As you are probably aware by now, if you’ve read a few of my blogs, we are testing ATP competitive inhibitors to inhibit ALK2 but not any of the other 6 ALK family members. Thus, most of our activity and cellular assays test ALK2 as well as ALK5 activity in order to check the specificity of binding to ALK2. It would also be useful to know how ALK2 inhibitors that bind TGFBR1 as well, do so structurally, so we can select away from any chemical motifs that are contributing to ALK5 binding.
Thus, I purified ALK5 and FKBP12 and set up 25 96-well crystal plates with ALK5 bound to FKBP12 (to stabilise it) with 5 different compounds and 5 different coarse screens, as detailed in my Zenodo upload here.
Two weeks later I still don’t have any hits in any of those plates.

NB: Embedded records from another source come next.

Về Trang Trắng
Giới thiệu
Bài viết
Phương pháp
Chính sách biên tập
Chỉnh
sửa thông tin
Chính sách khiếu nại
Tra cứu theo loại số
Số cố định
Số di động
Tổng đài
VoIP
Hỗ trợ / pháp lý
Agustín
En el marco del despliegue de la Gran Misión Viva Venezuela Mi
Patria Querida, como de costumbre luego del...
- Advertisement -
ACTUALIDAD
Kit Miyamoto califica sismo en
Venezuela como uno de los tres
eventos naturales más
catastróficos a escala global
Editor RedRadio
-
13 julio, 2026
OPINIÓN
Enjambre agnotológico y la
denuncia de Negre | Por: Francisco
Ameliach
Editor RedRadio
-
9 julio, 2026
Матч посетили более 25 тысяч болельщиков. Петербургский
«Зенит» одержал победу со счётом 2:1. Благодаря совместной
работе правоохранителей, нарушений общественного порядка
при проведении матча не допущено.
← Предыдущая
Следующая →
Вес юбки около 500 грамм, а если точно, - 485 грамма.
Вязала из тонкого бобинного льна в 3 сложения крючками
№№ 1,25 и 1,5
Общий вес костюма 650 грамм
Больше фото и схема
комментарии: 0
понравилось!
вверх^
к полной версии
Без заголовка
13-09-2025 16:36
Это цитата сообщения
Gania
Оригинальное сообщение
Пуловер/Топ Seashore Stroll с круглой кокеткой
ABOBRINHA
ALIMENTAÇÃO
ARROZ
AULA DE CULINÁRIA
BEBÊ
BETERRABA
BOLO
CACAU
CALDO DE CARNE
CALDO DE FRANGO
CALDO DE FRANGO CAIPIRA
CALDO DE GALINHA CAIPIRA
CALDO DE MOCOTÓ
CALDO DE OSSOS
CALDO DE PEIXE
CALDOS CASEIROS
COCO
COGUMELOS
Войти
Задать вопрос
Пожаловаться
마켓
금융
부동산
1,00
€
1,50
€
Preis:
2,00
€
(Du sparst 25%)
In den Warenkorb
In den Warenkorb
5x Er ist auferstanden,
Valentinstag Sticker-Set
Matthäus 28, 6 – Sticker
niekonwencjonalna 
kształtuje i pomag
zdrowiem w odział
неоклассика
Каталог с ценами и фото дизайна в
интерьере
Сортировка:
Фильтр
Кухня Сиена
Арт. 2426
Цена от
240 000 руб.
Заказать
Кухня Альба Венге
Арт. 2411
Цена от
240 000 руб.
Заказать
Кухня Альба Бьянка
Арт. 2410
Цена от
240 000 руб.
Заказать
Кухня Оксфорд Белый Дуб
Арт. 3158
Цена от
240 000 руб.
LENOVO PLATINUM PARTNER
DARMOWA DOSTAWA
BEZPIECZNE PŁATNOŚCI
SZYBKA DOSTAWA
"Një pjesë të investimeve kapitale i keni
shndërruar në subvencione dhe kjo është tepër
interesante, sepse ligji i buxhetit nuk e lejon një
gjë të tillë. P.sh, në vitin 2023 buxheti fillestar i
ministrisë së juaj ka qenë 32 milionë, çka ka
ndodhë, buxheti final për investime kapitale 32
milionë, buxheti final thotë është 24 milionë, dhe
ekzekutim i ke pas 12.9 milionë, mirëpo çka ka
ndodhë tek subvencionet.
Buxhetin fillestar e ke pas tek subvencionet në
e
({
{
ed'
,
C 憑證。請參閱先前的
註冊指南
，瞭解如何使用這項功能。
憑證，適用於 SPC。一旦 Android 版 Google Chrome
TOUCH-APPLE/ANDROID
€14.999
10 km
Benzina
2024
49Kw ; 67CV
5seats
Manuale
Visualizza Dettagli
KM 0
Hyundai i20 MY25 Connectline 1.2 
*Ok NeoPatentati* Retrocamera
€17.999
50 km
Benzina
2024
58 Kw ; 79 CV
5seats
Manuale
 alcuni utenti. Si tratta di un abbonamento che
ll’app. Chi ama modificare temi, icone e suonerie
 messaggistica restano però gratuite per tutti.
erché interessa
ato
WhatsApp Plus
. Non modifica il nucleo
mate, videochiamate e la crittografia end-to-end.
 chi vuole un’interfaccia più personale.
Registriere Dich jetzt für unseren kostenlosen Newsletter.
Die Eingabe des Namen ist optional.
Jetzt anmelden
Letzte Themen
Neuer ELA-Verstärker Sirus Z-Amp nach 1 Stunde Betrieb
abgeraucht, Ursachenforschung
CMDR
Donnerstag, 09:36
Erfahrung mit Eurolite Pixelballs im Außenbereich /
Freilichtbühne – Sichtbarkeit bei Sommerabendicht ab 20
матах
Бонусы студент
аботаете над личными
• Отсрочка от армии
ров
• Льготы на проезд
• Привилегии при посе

Additionally, all the ACVR1 + compounds crystals that I thought were ok were really not ok when I sent them to the synchrotron. They were tricky to mount, as they fell into tiny pieces as soon as I touched them with the loop to try and mount them, and those that I did manage to mount diffracted poorly. They are not single crystals, but multiple crystals all squished and growing together in a clump. So, I need to purify more ACVR1 as well as the ALK5/FKBP12 complex and set them up with some more compounds, of which we have no lack.